As the more observant among you might have noticed, avc1 streams are missing, but I guess this is due to this

Kind regards 😄

The FB extractor in yt-dl hasn’t been updated since release (2021.12.17) and should be expected to be broken. A yt-dl version using a version of the extractor from a PR might work. Also, it might depend on which Python version is used since one failure mode (IIRC, and why no PR was merged) is blockage by FB’s bouncers based on client fingerprinting.

Above, a video that can be downloaded with yt-dl doesn’t match the FB extractor directly but with the generic extractor its embedded videos (that do match the FB extractor) can be downloaded.

The FB extractor in yt-dl hasn’t been updated since release (2021.12.17) and should be expected to be broken.
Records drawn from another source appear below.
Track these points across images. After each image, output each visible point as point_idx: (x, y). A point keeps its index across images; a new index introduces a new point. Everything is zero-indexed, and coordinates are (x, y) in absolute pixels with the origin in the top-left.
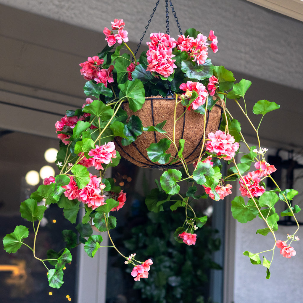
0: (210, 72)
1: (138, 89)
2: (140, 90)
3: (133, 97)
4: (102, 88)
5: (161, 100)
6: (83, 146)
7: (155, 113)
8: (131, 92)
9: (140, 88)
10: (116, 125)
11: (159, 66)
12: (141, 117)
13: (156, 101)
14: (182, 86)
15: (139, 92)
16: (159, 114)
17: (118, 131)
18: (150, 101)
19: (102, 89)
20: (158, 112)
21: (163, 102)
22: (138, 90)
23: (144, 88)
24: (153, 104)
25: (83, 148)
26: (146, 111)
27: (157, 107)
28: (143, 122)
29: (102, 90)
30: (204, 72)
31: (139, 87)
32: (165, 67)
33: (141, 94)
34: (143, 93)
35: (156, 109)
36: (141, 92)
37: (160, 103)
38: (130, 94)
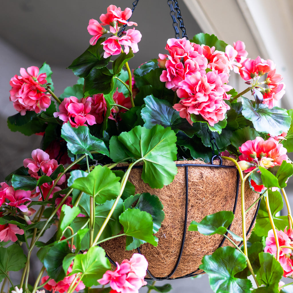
0: (285, 122)
1: (164, 146)
2: (168, 148)
3: (156, 161)
4: (88, 137)
5: (203, 168)
6: (85, 262)
7: (191, 192)
8: (153, 151)
9: (169, 144)
10: (133, 215)
11: (208, 106)
12: (163, 197)
13: (193, 168)
14: (246, 146)
15: (167, 151)
16: (198, 193)
17: (137, 228)
18: (183, 169)
19: (89, 139)
20: (195, 191)
21: (207, 173)
22: (165, 148)
23: (175, 145)
24: (189, 176)
25: (84, 264)
26: (174, 188)
27: (197, 181)
28: (165, 207)
29: (89, 142)
30: (275, 120)
31: (167, 141)
32: (220, 107)
33: (169, 156)
34: (172, 153)
35: (194, 184)
36: (169, 152)
37: (201, 173)
38: (151, 155)
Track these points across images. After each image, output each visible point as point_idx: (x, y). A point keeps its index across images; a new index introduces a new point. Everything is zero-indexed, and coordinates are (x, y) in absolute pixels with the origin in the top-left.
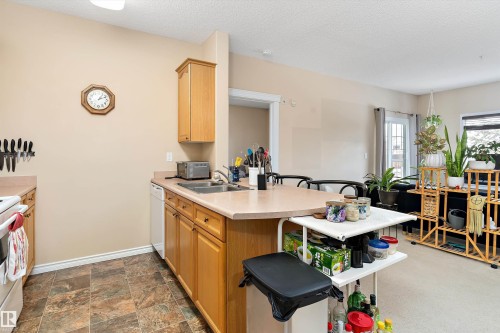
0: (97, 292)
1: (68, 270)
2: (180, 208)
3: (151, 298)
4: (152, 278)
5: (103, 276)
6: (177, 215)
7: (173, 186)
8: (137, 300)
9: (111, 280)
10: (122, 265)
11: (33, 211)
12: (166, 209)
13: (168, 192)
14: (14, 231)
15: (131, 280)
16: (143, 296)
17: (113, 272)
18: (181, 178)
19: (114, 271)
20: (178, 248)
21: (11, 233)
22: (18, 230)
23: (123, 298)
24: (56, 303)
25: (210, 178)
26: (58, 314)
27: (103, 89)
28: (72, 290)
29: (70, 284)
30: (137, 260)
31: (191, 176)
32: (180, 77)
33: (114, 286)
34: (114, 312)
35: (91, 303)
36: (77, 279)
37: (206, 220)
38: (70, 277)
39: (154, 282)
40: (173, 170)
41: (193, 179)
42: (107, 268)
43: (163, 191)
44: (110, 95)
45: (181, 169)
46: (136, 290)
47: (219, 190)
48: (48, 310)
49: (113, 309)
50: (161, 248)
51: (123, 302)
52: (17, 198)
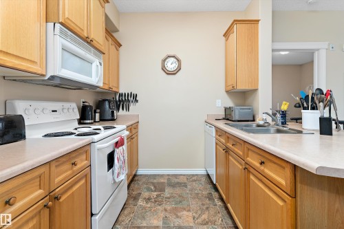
0: (169, 198)
1: (155, 176)
2: (230, 145)
3: (205, 216)
4: (205, 197)
5: (173, 185)
6: (227, 150)
7: (222, 125)
8: (194, 214)
9: (178, 190)
10: (185, 180)
11: (137, 136)
12: (216, 144)
13: (218, 130)
14: (118, 148)
15: (191, 194)
16: (199, 212)
17: (179, 184)
18: (228, 119)
19: (181, 183)
20: (227, 177)
21: (116, 149)
22: (121, 148)
23: (185, 209)
24: (145, 198)
25: (254, 120)
26: (145, 208)
27: (174, 57)
28: (155, 191)
29: (155, 187)
30: (195, 178)
31: (237, 118)
32: (227, 40)
33: (180, 196)
34: (178, 220)
35: (164, 206)
36: (158, 183)
37: (262, 163)
38: (155, 181)
39: (207, 201)
40: (222, 113)
41: (239, 121)
42: (176, 180)
43: (214, 129)
44: (178, 60)
45: (228, 112)
46: (195, 204)
47: (267, 132)
48: (141, 202)
49: (177, 217)
50: (212, 172)
51: (185, 213)
52: (124, 127)
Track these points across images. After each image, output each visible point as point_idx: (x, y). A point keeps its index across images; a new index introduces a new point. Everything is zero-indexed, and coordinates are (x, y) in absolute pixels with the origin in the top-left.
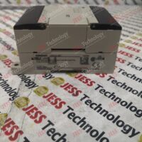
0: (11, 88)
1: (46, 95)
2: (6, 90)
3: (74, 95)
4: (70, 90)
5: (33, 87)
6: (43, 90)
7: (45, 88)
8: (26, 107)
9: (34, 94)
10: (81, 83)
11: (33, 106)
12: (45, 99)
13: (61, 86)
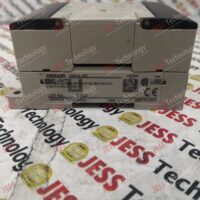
0: (18, 146)
1: (84, 161)
2: (7, 150)
3: (139, 161)
4: (131, 151)
5: (60, 143)
6: (78, 150)
7: (83, 147)
8: (44, 186)
9: (62, 157)
10: (150, 136)
11: (58, 183)
12: (83, 169)
13: (113, 144)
A yt-dl version using a version of the extractor from a PR might work. Also, it might depend on which Python version is used since one failure mode (IIRC, and why the extractor wasn’t updated) is blockage by FB’s bouncers based on client fingerprinting.

yt-dlp has made some networking improvements that might help to fix such blockage.

@UtopianElectronics can you share an example? I can’t find any URLs that work with youtube-dl anymore

Experiencing the same issue. Surprisingly, the latest version of youtube-dl can download Facebook videos, but yt-dlp cannot.

actually I’m using this with python and the youtube_dl fails too.

this makes me think the difference could be in the python version / SSL ciphers used rather than the extractor code

@omarmohamedmoustafa facebook does enforce a rate-limit on how many posts you are able to view when not logged in. I can download that link without issue. Does that video load for you in your browser when not logged in? (use private/incognito tab)

Going to add here that using yt-dlp to try to download a reel has locked me out of my Facebook account. I am jumping through the hoops to get it back but be cautious as it’s very much not worth getting a few min video to jump through Facebook security hoops.

I also do not understand why it is doing this when I have 2fa enabled… smh

As mentioned in https://github.com/yt-dlp/yt-dlp/issues/4477#issuecomment-1200612649 (I’ve also tested using the same cookies.txt file), youtube-dl works, but not yt-dlp. So it’s caused by a regression, not Facebook “banning” you.